### DATA TO USE
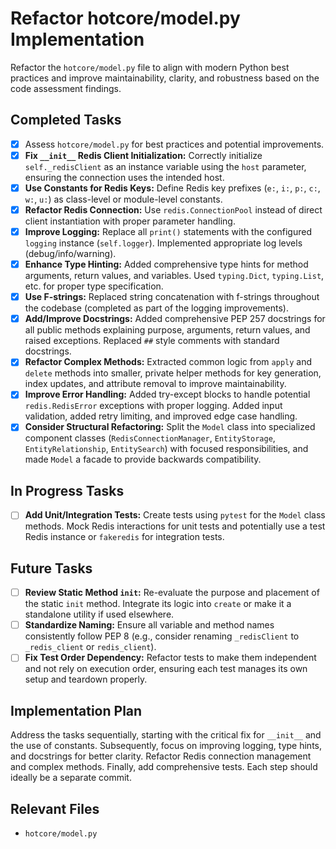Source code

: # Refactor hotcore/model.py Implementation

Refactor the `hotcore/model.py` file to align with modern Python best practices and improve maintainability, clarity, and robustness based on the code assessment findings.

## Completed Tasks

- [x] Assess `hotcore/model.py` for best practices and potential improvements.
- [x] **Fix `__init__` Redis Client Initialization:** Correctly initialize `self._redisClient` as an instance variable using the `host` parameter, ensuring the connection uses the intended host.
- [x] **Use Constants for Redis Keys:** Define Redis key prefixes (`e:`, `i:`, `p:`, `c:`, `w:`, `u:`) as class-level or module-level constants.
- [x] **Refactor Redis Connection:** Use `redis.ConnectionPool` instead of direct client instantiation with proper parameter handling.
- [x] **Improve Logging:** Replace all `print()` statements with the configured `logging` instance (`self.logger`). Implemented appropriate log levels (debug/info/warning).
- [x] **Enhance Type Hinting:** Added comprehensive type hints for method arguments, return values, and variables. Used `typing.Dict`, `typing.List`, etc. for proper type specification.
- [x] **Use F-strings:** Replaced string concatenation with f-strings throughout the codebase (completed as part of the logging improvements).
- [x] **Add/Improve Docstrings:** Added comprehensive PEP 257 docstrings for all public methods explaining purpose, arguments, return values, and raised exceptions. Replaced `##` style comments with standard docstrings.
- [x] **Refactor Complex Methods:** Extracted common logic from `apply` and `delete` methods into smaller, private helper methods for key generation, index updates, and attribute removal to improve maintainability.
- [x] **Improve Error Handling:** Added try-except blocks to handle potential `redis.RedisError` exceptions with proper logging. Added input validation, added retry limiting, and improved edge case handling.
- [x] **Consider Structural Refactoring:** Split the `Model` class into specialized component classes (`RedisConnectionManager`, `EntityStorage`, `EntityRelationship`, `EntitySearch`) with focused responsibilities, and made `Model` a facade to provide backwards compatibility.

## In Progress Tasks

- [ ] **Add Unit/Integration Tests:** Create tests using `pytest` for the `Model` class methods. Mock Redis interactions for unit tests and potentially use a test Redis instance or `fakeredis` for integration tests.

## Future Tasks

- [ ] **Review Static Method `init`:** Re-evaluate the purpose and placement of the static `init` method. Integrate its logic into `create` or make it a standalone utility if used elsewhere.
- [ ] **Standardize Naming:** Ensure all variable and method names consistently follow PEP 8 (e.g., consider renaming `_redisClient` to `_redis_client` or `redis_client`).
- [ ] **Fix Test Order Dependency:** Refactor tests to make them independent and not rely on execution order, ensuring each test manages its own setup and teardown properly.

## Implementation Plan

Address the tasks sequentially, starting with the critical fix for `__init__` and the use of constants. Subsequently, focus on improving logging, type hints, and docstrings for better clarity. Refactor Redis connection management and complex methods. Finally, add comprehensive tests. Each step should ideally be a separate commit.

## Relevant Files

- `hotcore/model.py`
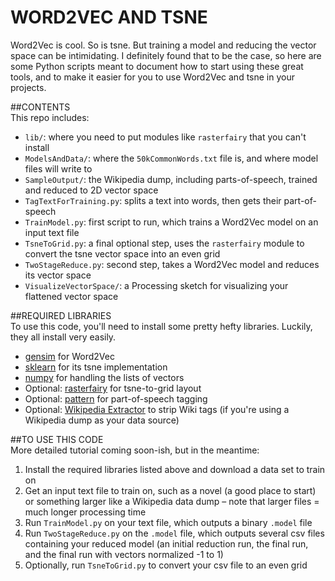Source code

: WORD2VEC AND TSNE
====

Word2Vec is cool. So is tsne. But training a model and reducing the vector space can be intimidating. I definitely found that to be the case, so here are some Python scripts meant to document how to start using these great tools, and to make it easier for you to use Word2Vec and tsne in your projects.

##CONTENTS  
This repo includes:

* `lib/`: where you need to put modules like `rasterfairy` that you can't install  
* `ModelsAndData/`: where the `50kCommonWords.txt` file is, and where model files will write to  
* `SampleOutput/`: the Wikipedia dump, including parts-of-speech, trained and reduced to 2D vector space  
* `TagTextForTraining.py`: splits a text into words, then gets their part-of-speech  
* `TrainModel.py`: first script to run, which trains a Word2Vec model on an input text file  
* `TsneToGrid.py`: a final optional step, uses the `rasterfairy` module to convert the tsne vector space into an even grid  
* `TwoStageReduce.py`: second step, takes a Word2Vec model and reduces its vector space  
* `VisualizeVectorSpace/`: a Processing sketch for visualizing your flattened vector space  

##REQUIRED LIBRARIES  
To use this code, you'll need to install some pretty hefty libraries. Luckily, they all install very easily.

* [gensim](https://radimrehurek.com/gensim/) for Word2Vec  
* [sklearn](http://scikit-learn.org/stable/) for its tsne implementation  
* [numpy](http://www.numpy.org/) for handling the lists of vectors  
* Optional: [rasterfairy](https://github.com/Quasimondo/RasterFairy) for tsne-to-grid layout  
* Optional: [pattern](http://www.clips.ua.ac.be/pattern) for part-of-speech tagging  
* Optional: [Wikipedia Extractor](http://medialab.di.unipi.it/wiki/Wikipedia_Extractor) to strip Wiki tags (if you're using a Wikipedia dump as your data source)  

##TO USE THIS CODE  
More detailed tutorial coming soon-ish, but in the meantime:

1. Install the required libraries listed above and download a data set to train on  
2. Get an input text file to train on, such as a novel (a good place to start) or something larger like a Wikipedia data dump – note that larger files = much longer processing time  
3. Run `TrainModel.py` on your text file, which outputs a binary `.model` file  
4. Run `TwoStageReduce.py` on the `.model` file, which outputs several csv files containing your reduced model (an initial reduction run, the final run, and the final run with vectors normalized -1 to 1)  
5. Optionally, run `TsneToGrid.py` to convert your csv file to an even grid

### WHAT THIS TASK INVOLVES
Edit the data above by replacing "facade" with "wrapper" and changing nothing else. Leave the pictures out of your answer.

### YOUR SOLUTION
Source code

: # Refactor hotcore/model.py Implementation

Refactor the `hotcore/model.py` file to align with modern Python best practices and improve maintainability, clarity, and robustness based on the code assessment findings.

## Completed Tasks

- [x] Assess `hotcore/model.py` for best practices and potential improvements.
- [x] **Fix `__init__` Redis Client Initialization:** Correctly initialize `self._redisClient` as an instance variable using the `host` parameter, ensuring the connection uses the intended host.
- [x] **Use Constants for Redis Keys:** Define Redis key prefixes (`e:`, `i:`, `p:`, `c:`, `w:`, `u:`) as class-level or module-level constants.
- [x] **Refactor Redis Connection:** Use `redis.ConnectionPool` instead of direct client instantiation with proper parameter handling.
- [x] **Improve Logging:** Replace all `print()` statements with the configured `logging` instance (`self.logger`). Implemented appropriate log levels (debug/info/warning).
- [x] **Enhance Type Hinting:** Added comprehensive type hints for method arguments, return values, and variables. Used `typing.Dict`, `typing.List`, etc. for proper type specification.
- [x] **Use F-strings:** Replaced string concatenation with f-strings throughout the codebase (completed as part of the logging improvements).
- [x] **Add/Improve Docstrings:** Added comprehensive PEP 257 docstrings for all public methods explaining purpose, arguments, return values, and raised exceptions. Replaced `##` style comments with standard docstrings.
- [x] **Refactor Complex Methods:** Extracted common logic from `apply` and `delete` methods into smaller, private helper methods for key generation, index updates, and attribute removal to improve maintainability.
- [x] **Improve Error Handling:** Added try-except blocks to handle potential `redis.RedisError` exceptions with proper logging. Added input validation, added retry limiting, and improved edge case handling.
- [x] **Consider Structural Refactoring:** Split the `Model` class into specialized component classes (`RedisConnectionManager`, `EntityStorage`, `EntityRelationship`, `EntitySearch`) with focused responsibilities, and made `Model` a wrapper to provide backwards compatibility.

## In Progress Tasks

- [ ] **Add Unit/Integration Tests:** Create tests using `pytest` for the `Model` class methods. Mock Redis interactions for unit tests and potentially use a test Redis instance or `fakeredis` for integration tests.

## Future Tasks

- [ ] **Review Static Method `init`:** Re-evaluate the purpose and placement of the static `init` method. Integrate its logic into `create` or make it a standalone utility if used elsewhere.
- [ ] **Standardize Naming:** Ensure all variable and method names consistently follow PEP 8 (e.g., consider renaming `_redisClient` to `_redis_client` or `redis_client`).
- [ ] **Fix Test Order Dependency:** Refactor tests to make them independent and not rely on execution order, ensuring each test manages its own setup and teardown properly.

## Implementation Plan

Address the tasks sequentially, starting with the critical fix for `__init__` and the use of constants. Subsequently, focus on improving logging, type hints, and docstrings for better clarity. Refactor Redis connection management and complex methods. Finally, add comprehensive tests. Each step should ideally be a separate commit.

## Relevant Files

- `hotcore/model.py`
Source code

: WORD2VEC AND TSNE
====

Word2Vec is cool. So is tsne. But training a model and reducing the vector space can be intimidating. I definitely found that to be the case, so here are some Python scripts meant to document how to start using these great tools, and to make it easier for you to use Word2Vec and tsne in your projects.

##CONTENTS  
This repo includes:

* `lib/`: where you need to put modules like `rasterfairy` that you can't install  
* `ModelsAndData/`: where the `50kCommonWords.txt` file is, and where model files will write to  
* `SampleOutput/`: the Wikipedia dump, including parts-of-speech, trained and reduced to 2D vector space  
* `TagTextForTraining.py`: splits a text into words, then gets their part-of-speech  
* `TrainModel.py`: first script to run, which trains a Word2Vec model on an input text file  
* `TsneToGrid.py`: a final optional step, uses the `rasterfairy` module to convert the tsne vector space into an even grid  
* `TwoStageReduce.py`: second step, takes a Word2Vec model and reduces its vector space  
* `VisualizeVectorSpace/`: a Processing sketch for visualizing your flattened vector space  

##REQUIRED LIBRARIES  
To use this code, you'll need to install some pretty hefty libraries. Luckily, they all install very easily.

* [gensim](https://radimrehurek.com/gensim/) for Word2Vec  
* [sklearn](http://scikit-learn.org/stable/) for its tsne implementation  
* [numpy](http://www.numpy.org/) for handling the lists of vectors  
* Optional: [rasterfairy](https://github.com/Quasimondo/RasterFairy) for tsne-to-grid layout  
* Optional: [pattern](http://www.clips.ua.ac.be/pattern) for part-of-speech tagging  
* Optional: [Wikipedia Extractor](http://medialab.di.unipi.it/wiki/Wikipedia_Extractor) to strip Wiki tags (if you're using a Wikipedia dump as your data source)  

##TO USE THIS CODE  
More detailed tutorial coming soon-ish, but in the meantime:

1. Install the required libraries listed above and download a data set to train on  
2. Get an input text file to train on, such as a novel (a good place to start) or something larger like a Wikipedia data dump – note that larger files = much longer processing time  
3. Run `TrainModel.py` on your text file, which outputs a binary `.model` file  
4. Run `TwoStageReduce.py` on the `.model` file, which outputs several csv files containing your reduced model (an initial reduction run, the final run, and the final run with vectors normalized -1 to 1)  
5. Optionally, run `TsneToGrid.py` to convert your csv file to an even grid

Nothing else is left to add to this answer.